** What needs to be done **
Line by line, repeat the data below exactly, beginning at the first line and ending at the line with "2: (255, 50, 8.90)". Omit pictures.

** Collected data **
■ ■ ■ ■ ■ ■ ■

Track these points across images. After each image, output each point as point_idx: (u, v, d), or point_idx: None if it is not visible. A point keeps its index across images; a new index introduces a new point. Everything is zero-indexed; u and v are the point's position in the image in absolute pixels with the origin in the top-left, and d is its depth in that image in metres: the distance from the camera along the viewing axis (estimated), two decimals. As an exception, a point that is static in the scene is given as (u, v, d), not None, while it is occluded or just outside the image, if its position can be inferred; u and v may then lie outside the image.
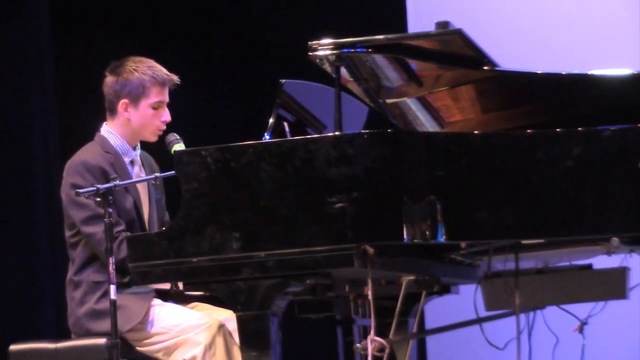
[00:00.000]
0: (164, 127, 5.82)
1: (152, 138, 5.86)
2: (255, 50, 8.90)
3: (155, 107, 5.81)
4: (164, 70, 5.84)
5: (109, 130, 5.85)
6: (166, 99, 5.85)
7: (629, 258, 5.59)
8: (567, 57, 8.33)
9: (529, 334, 5.52)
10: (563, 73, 5.46)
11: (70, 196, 5.68)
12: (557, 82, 5.47)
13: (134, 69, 5.82)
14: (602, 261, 5.64)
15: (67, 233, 5.78)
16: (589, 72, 5.46)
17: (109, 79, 5.84)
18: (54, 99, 8.29)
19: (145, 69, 5.83)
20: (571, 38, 8.71)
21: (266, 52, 8.70)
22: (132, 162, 5.87)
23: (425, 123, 5.71)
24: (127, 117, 5.81)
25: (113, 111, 5.85)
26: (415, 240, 4.99)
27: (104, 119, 5.92)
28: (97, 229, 5.57)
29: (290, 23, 8.93)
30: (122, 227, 5.55)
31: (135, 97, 5.80)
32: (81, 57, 8.29)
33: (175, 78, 5.86)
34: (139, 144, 5.92)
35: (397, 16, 8.87)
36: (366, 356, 5.17)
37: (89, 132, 5.96)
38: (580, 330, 5.68)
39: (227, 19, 9.22)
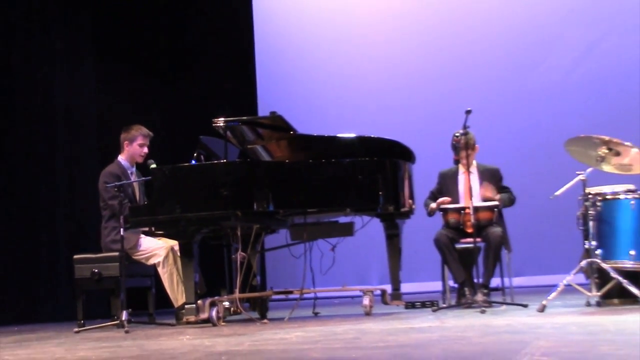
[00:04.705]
0: (144, 155, 5.85)
1: (140, 160, 5.92)
2: (192, 109, 8.61)
3: (141, 145, 5.90)
4: (147, 130, 5.94)
5: (121, 158, 5.95)
6: (147, 143, 5.91)
7: (355, 218, 5.69)
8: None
9: (311, 251, 5.56)
10: (325, 135, 5.56)
11: (102, 186, 5.77)
12: (322, 138, 5.56)
13: (133, 128, 5.91)
14: (342, 219, 5.75)
15: (101, 203, 5.86)
16: (337, 135, 5.56)
17: (123, 133, 5.95)
18: (95, 145, 8.19)
19: (139, 129, 5.91)
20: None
21: (197, 111, 8.30)
22: (131, 173, 5.95)
23: (265, 157, 5.75)
24: (127, 149, 5.91)
25: (123, 147, 5.93)
26: (259, 209, 5.11)
27: (119, 153, 5.92)
28: (114, 202, 5.58)
29: (194, 102, 8.42)
30: (126, 201, 5.59)
31: (131, 140, 5.89)
32: (113, 115, 8.07)
33: (151, 134, 5.95)
34: (135, 165, 5.98)
35: (249, 104, 8.79)
36: (237, 262, 5.19)
37: (111, 159, 5.98)
38: (333, 250, 5.77)
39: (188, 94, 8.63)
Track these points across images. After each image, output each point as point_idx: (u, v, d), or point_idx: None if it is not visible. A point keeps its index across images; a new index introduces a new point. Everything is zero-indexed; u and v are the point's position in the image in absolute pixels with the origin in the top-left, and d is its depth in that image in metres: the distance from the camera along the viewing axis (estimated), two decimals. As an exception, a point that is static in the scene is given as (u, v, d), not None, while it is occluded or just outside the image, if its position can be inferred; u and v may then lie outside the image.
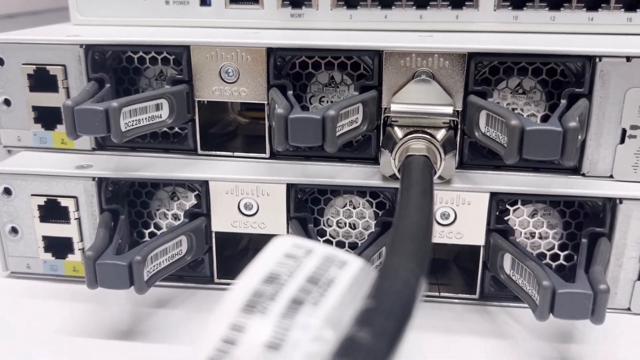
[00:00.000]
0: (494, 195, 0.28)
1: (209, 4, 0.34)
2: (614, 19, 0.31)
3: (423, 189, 0.21)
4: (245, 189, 0.29)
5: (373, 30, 0.33)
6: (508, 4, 0.32)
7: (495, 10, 0.32)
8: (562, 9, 0.32)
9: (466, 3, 0.33)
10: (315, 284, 0.16)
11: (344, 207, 0.31)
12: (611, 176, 0.28)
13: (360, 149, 0.31)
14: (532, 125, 0.24)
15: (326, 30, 0.33)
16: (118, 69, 0.31)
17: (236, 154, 0.31)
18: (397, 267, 0.16)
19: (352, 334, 0.13)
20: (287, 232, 0.30)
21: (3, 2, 0.45)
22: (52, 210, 0.30)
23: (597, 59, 0.27)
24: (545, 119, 0.29)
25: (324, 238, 0.31)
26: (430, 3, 0.33)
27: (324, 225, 0.31)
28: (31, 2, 0.49)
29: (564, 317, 0.24)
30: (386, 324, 0.14)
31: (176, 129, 0.32)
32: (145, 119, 0.28)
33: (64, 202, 0.30)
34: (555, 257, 0.30)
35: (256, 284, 0.15)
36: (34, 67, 0.31)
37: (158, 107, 0.28)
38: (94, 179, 0.30)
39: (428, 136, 0.26)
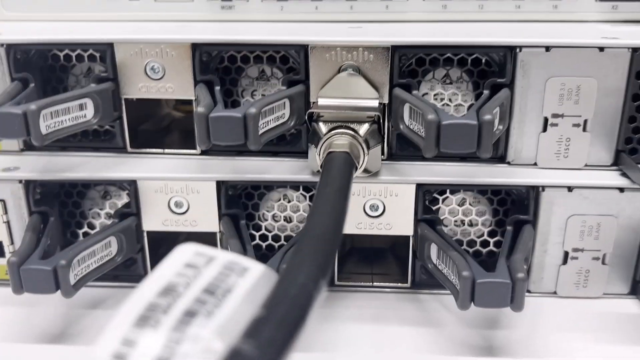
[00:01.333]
0: (420, 186, 0.28)
1: (138, -3, 0.34)
2: (540, 7, 0.32)
3: (338, 188, 0.22)
4: (174, 187, 0.29)
5: (304, 22, 0.33)
6: (436, -7, 0.32)
7: (424, 0, 0.32)
8: (489, -3, 0.32)
9: (395, -7, 0.33)
10: (212, 294, 0.16)
11: (279, 201, 0.31)
12: (535, 164, 0.29)
13: (292, 143, 0.31)
14: (448, 119, 0.24)
15: (257, 22, 0.33)
16: (44, 67, 0.31)
17: (167, 150, 0.31)
18: (296, 271, 0.16)
19: (237, 346, 0.14)
20: (219, 229, 0.30)
21: None
22: (-20, 214, 0.30)
23: (518, 49, 0.27)
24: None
25: (260, 232, 0.31)
26: (360, -7, 0.33)
27: (259, 219, 0.31)
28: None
29: (484, 306, 0.25)
30: (274, 334, 0.14)
31: (107, 127, 0.32)
32: (69, 119, 0.27)
33: (-9, 206, 0.30)
34: (485, 243, 0.31)
35: (151, 297, 0.15)
36: (-46, 67, 0.30)
37: (82, 107, 0.28)
38: (20, 181, 0.29)
39: (351, 131, 0.26)
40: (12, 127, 0.25)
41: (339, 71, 0.28)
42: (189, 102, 0.35)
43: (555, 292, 0.30)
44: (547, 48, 0.27)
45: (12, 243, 0.30)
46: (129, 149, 0.31)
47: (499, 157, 0.29)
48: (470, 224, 0.30)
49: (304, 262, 0.17)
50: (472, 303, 0.25)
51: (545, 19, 0.32)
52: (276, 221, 0.31)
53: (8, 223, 0.30)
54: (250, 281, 0.16)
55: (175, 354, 0.14)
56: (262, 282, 0.17)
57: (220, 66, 0.30)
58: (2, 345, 0.27)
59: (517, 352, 0.26)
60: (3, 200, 0.30)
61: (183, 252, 0.17)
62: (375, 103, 0.28)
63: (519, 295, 0.25)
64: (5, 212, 0.30)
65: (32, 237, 0.28)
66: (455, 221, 0.30)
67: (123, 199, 0.31)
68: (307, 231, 0.19)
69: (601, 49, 0.27)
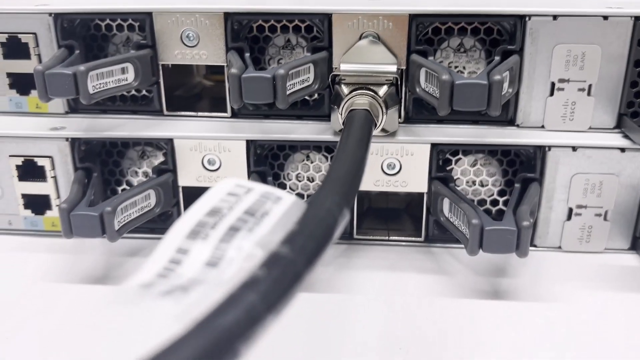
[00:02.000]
0: (434, 146, 0.31)
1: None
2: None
3: (359, 138, 0.24)
4: (208, 146, 0.32)
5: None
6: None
7: (440, -27, 0.34)
8: (502, -29, 0.34)
9: (413, -33, 0.35)
10: (252, 215, 0.18)
11: (302, 161, 0.33)
12: (542, 126, 0.31)
13: (315, 107, 0.33)
14: (461, 79, 0.26)
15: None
16: (87, 36, 0.33)
17: (200, 113, 0.34)
18: (324, 199, 0.19)
19: (276, 250, 0.16)
20: (248, 184, 0.32)
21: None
22: (30, 170, 0.33)
23: (527, 18, 0.29)
24: (484, 73, 0.31)
25: (285, 191, 0.34)
26: (380, -32, 0.35)
27: (283, 179, 0.34)
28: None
29: (491, 252, 0.27)
30: (306, 243, 0.16)
31: (144, 92, 0.34)
32: (112, 82, 0.30)
33: (40, 162, 0.33)
34: (495, 202, 0.33)
35: (200, 216, 0.18)
36: (6, 35, 0.33)
37: (124, 71, 0.31)
38: (67, 139, 0.32)
39: (371, 92, 0.28)
40: (63, 86, 0.28)
41: (360, 38, 0.31)
42: (218, 71, 0.38)
43: (559, 247, 0.32)
44: (555, 17, 0.29)
45: (58, 197, 0.33)
46: (165, 112, 0.34)
47: (509, 120, 0.32)
48: (481, 184, 0.33)
49: (330, 192, 0.19)
50: (481, 249, 0.27)
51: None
52: (299, 181, 0.33)
53: (55, 178, 0.33)
54: (284, 207, 0.19)
55: (222, 259, 0.17)
56: (294, 208, 0.19)
57: (250, 35, 0.32)
58: (52, 285, 0.29)
59: (521, 297, 0.28)
60: (51, 157, 0.32)
61: (225, 184, 0.20)
62: (393, 68, 0.30)
63: (524, 242, 0.27)
64: (53, 167, 0.33)
65: (78, 189, 0.31)
66: (467, 181, 0.32)
67: (159, 159, 0.34)
68: (332, 170, 0.21)
69: (605, 17, 0.29)
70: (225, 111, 0.33)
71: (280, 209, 0.19)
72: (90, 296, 0.29)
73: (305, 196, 0.34)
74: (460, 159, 0.32)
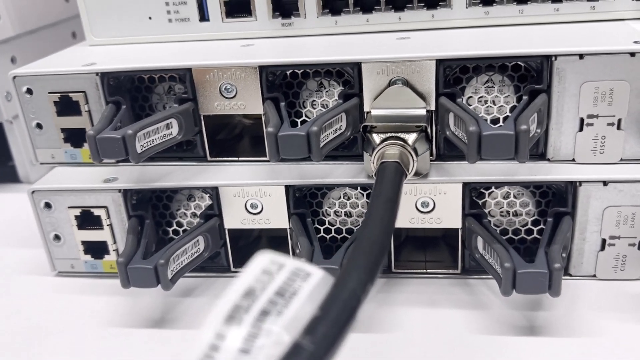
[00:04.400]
0: (466, 184, 0.32)
1: (208, 19, 0.38)
2: (578, 9, 0.34)
3: (388, 198, 0.25)
4: (250, 192, 0.34)
5: (356, 34, 0.36)
6: (478, 1, 0.35)
7: (467, 7, 0.35)
8: (528, 2, 0.34)
9: (440, 3, 0.35)
10: (281, 296, 0.20)
11: (339, 199, 0.35)
12: (573, 159, 0.32)
13: (349, 148, 0.34)
14: (488, 130, 0.27)
15: (314, 36, 0.37)
16: (132, 88, 0.35)
17: (240, 158, 0.35)
18: (347, 278, 0.20)
19: (297, 341, 0.18)
20: (289, 226, 0.34)
21: (22, 20, 0.48)
22: (87, 219, 0.35)
23: (554, 58, 0.30)
24: (514, 109, 0.32)
25: (324, 226, 0.35)
26: (407, 5, 0.36)
27: (322, 215, 0.35)
28: (48, 15, 0.52)
29: (524, 293, 0.28)
30: (327, 331, 0.18)
31: (188, 139, 0.36)
32: (158, 138, 0.32)
33: (96, 212, 0.35)
34: (529, 232, 0.34)
35: (236, 298, 0.20)
36: (59, 94, 0.35)
37: (168, 126, 0.33)
38: (119, 190, 0.34)
39: (400, 141, 0.30)
40: (113, 149, 0.30)
41: (389, 84, 0.32)
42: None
43: (594, 275, 0.33)
44: (581, 56, 0.29)
45: (115, 242, 0.36)
46: (208, 157, 0.36)
47: (540, 154, 0.32)
48: (515, 214, 0.33)
49: (354, 269, 0.21)
50: (514, 290, 0.28)
51: (583, 20, 0.34)
52: (337, 216, 0.35)
53: (111, 226, 0.35)
54: (312, 284, 0.20)
55: (254, 345, 0.18)
56: (322, 284, 0.21)
57: (284, 82, 0.34)
58: (114, 330, 0.32)
59: (557, 331, 0.29)
60: (106, 207, 0.35)
61: (261, 261, 0.21)
62: (422, 112, 0.31)
63: (556, 283, 0.28)
64: (108, 216, 0.35)
65: (133, 239, 0.33)
66: (501, 212, 0.33)
67: (205, 200, 0.36)
68: (358, 241, 0.22)
69: (632, 54, 0.29)
70: (264, 155, 0.35)
71: (309, 286, 0.20)
72: (150, 340, 0.31)
73: (344, 231, 0.35)
74: (492, 191, 0.33)
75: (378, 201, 0.25)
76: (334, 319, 0.18)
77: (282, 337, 0.18)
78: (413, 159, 0.29)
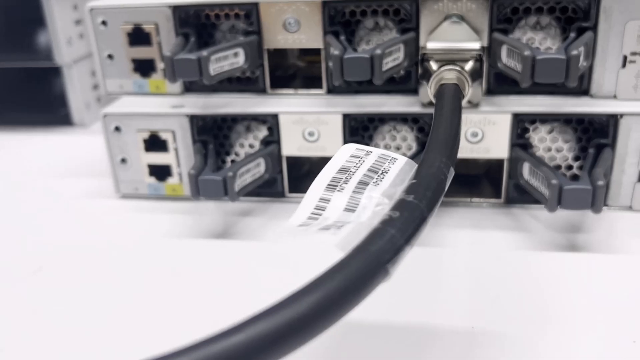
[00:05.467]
0: (515, 115, 0.34)
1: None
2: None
3: (453, 108, 0.28)
4: (308, 120, 0.36)
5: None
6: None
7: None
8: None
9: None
10: (375, 173, 0.22)
11: (389, 132, 0.37)
12: (615, 96, 0.34)
13: (402, 83, 0.37)
14: (541, 54, 0.29)
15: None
16: (199, 24, 0.38)
17: (299, 91, 0.38)
18: (433, 158, 0.22)
19: (402, 197, 0.20)
20: (344, 153, 0.36)
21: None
22: (154, 143, 0.38)
23: (601, -4, 0.32)
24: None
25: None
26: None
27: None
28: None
29: (569, 208, 0.30)
30: (425, 192, 0.20)
31: (247, 75, 0.38)
32: (227, 65, 0.35)
33: (163, 136, 0.38)
34: (569, 167, 0.36)
35: (333, 173, 0.22)
36: (132, 26, 0.37)
37: (236, 55, 0.35)
38: (187, 115, 0.37)
39: (458, 67, 0.32)
40: (189, 69, 0.33)
41: (444, 19, 0.34)
42: (309, 53, 0.42)
43: (630, 207, 0.35)
44: (628, -6, 0.32)
45: (179, 166, 0.38)
46: (268, 90, 0.38)
47: (583, 90, 0.34)
48: (557, 150, 0.36)
49: (438, 153, 0.23)
50: (559, 206, 0.30)
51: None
52: (387, 149, 0.37)
53: (176, 150, 0.38)
54: (400, 165, 0.23)
55: (357, 205, 0.21)
56: (407, 167, 0.23)
57: (343, 19, 0.36)
58: (179, 240, 0.34)
59: (597, 249, 0.31)
60: (173, 131, 0.37)
61: (348, 147, 0.24)
62: (477, 45, 0.33)
63: (599, 199, 0.30)
64: (174, 140, 0.37)
65: (200, 158, 0.35)
66: (544, 148, 0.36)
67: (263, 132, 0.38)
68: (434, 136, 0.25)
69: (676, -7, 0.31)
70: (321, 88, 0.37)
71: (397, 167, 0.23)
72: (214, 249, 0.34)
73: (393, 163, 0.37)
74: (537, 127, 0.35)
75: (444, 110, 0.27)
76: (429, 185, 0.21)
77: (383, 200, 0.21)
78: (468, 84, 0.32)
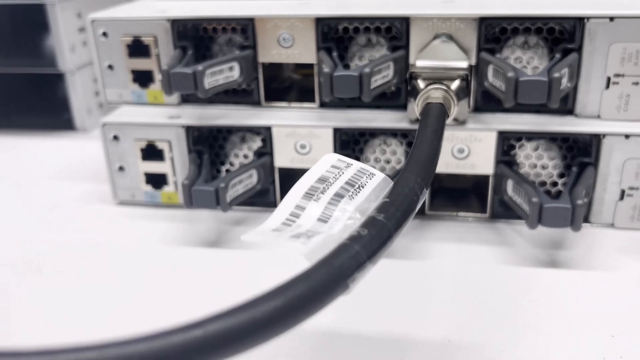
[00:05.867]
0: (500, 133, 0.35)
1: (267, -20, 0.41)
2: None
3: (435, 129, 0.28)
4: (300, 133, 0.37)
5: (404, -2, 0.40)
6: (518, -29, 0.38)
7: (507, -23, 0.38)
8: (565, -26, 0.37)
9: (482, -28, 0.39)
10: (352, 186, 0.23)
11: (379, 146, 0.38)
12: (598, 116, 0.35)
13: (392, 99, 0.38)
14: (524, 76, 0.30)
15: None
16: (197, 37, 0.39)
17: (292, 104, 0.39)
18: (407, 178, 0.23)
19: (372, 215, 0.21)
20: (335, 166, 0.37)
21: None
22: (151, 152, 0.39)
23: (586, 20, 0.33)
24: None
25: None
26: (452, -27, 0.39)
27: (364, 161, 0.38)
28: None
29: (549, 226, 0.31)
30: (395, 212, 0.21)
31: (243, 87, 0.40)
32: (222, 78, 0.36)
33: (160, 145, 0.39)
34: (554, 184, 0.37)
35: (312, 182, 0.23)
36: (131, 38, 0.39)
37: (231, 69, 0.36)
38: (183, 126, 0.38)
39: (444, 86, 0.33)
40: (184, 83, 0.34)
41: (434, 38, 0.35)
42: (305, 66, 0.43)
43: (612, 224, 0.36)
44: (611, 18, 0.33)
45: (175, 175, 0.39)
46: (263, 103, 0.39)
47: (568, 110, 0.35)
48: (542, 167, 0.36)
49: (413, 173, 0.24)
50: (540, 224, 0.31)
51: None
52: (377, 162, 0.38)
53: (172, 159, 0.39)
54: (376, 182, 0.24)
55: (330, 217, 0.22)
56: (383, 184, 0.24)
57: (336, 36, 0.37)
58: (172, 247, 0.36)
59: (577, 266, 0.32)
60: (169, 141, 0.38)
61: (330, 157, 0.25)
62: (465, 64, 0.34)
63: (578, 218, 0.31)
64: (171, 150, 0.39)
65: (195, 168, 0.37)
66: (530, 164, 0.36)
67: (257, 143, 0.39)
68: (413, 154, 0.26)
69: (659, 18, 0.32)
70: (313, 101, 0.39)
71: (373, 183, 0.24)
72: (206, 257, 0.35)
73: (383, 176, 0.38)
74: (523, 144, 0.36)
75: (426, 130, 0.28)
76: (400, 205, 0.22)
77: (355, 215, 0.22)
78: (454, 103, 0.33)
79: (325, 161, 0.24)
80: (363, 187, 0.23)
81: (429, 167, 0.25)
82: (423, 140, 0.27)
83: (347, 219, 0.22)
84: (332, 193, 0.23)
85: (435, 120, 0.30)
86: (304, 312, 0.17)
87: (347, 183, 0.23)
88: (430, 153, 0.26)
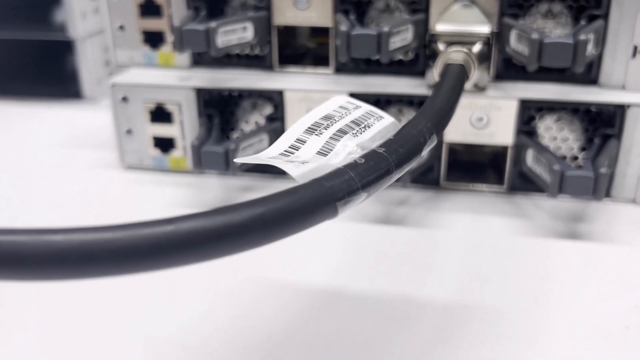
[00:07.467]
0: (522, 101, 0.34)
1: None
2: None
3: (453, 86, 0.27)
4: (314, 98, 0.36)
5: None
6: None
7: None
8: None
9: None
10: (357, 125, 0.22)
11: (395, 115, 0.37)
12: (623, 86, 0.33)
13: (409, 65, 0.36)
14: (549, 38, 0.29)
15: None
16: (210, -1, 0.38)
17: (306, 68, 0.38)
18: (417, 121, 0.22)
19: (373, 148, 0.20)
20: (348, 132, 0.36)
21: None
22: (160, 115, 0.38)
23: (614, -15, 0.32)
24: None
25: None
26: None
27: (378, 130, 0.37)
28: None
29: (570, 194, 0.30)
30: (398, 148, 0.20)
31: (256, 52, 0.39)
32: (235, 39, 0.35)
33: (169, 108, 0.38)
34: (575, 158, 0.35)
35: (317, 118, 0.22)
36: (144, -2, 0.38)
37: (245, 29, 0.35)
38: (193, 88, 0.37)
39: (465, 49, 0.32)
40: (196, 40, 0.33)
41: (455, 2, 0.34)
42: (320, 33, 0.42)
43: (634, 200, 0.34)
44: (641, -17, 0.31)
45: (184, 139, 0.38)
46: (276, 67, 0.38)
47: (592, 79, 0.34)
48: (563, 140, 0.35)
49: (424, 117, 0.23)
50: (560, 192, 0.30)
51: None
52: (393, 133, 0.37)
53: (181, 122, 0.38)
54: (384, 123, 0.23)
55: (330, 151, 0.21)
56: (392, 127, 0.23)
57: (353, 0, 0.36)
58: (178, 210, 0.35)
59: (596, 239, 0.31)
60: (179, 103, 0.38)
61: (340, 98, 0.24)
62: (487, 28, 0.33)
63: (601, 187, 0.30)
64: (180, 113, 0.38)
65: (205, 131, 0.36)
66: (550, 137, 0.35)
67: (268, 110, 0.38)
68: (428, 102, 0.25)
69: (690, -16, 0.31)
70: (328, 67, 0.37)
71: (381, 124, 0.23)
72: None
73: (397, 147, 0.37)
74: (544, 115, 0.35)
75: (444, 86, 0.27)
76: (404, 143, 0.21)
77: (356, 149, 0.21)
78: (475, 66, 0.32)
79: (334, 101, 0.23)
80: (369, 127, 0.22)
81: (442, 116, 0.24)
82: (440, 92, 0.26)
83: (347, 154, 0.20)
84: (335, 129, 0.22)
85: (454, 78, 0.29)
86: (285, 225, 0.16)
87: (352, 122, 0.22)
88: (445, 104, 0.25)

■ ■ ■ ■ ■ ■ ■

** Task solution **
Track these points across images. After each image, output each point as point_idx: (u, v, d), or point_idx: None if it is not visible. A point keeps its index across images; a new index introduces a new point. Everything is zero-indexed; u and v are the point's position in the image in absolute pixels with the origin in the top-left, and d is its depth in that image in metres: the distance from the camera along the viewing axis (estimated), two decimals. As an exception, a point that is static in the scene is given as (u, v, d), not None, while it is occluded or just outside the image, if its position can be inferred; u and v may then lie outside the image.
[00:00.000]
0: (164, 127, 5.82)
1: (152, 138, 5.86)
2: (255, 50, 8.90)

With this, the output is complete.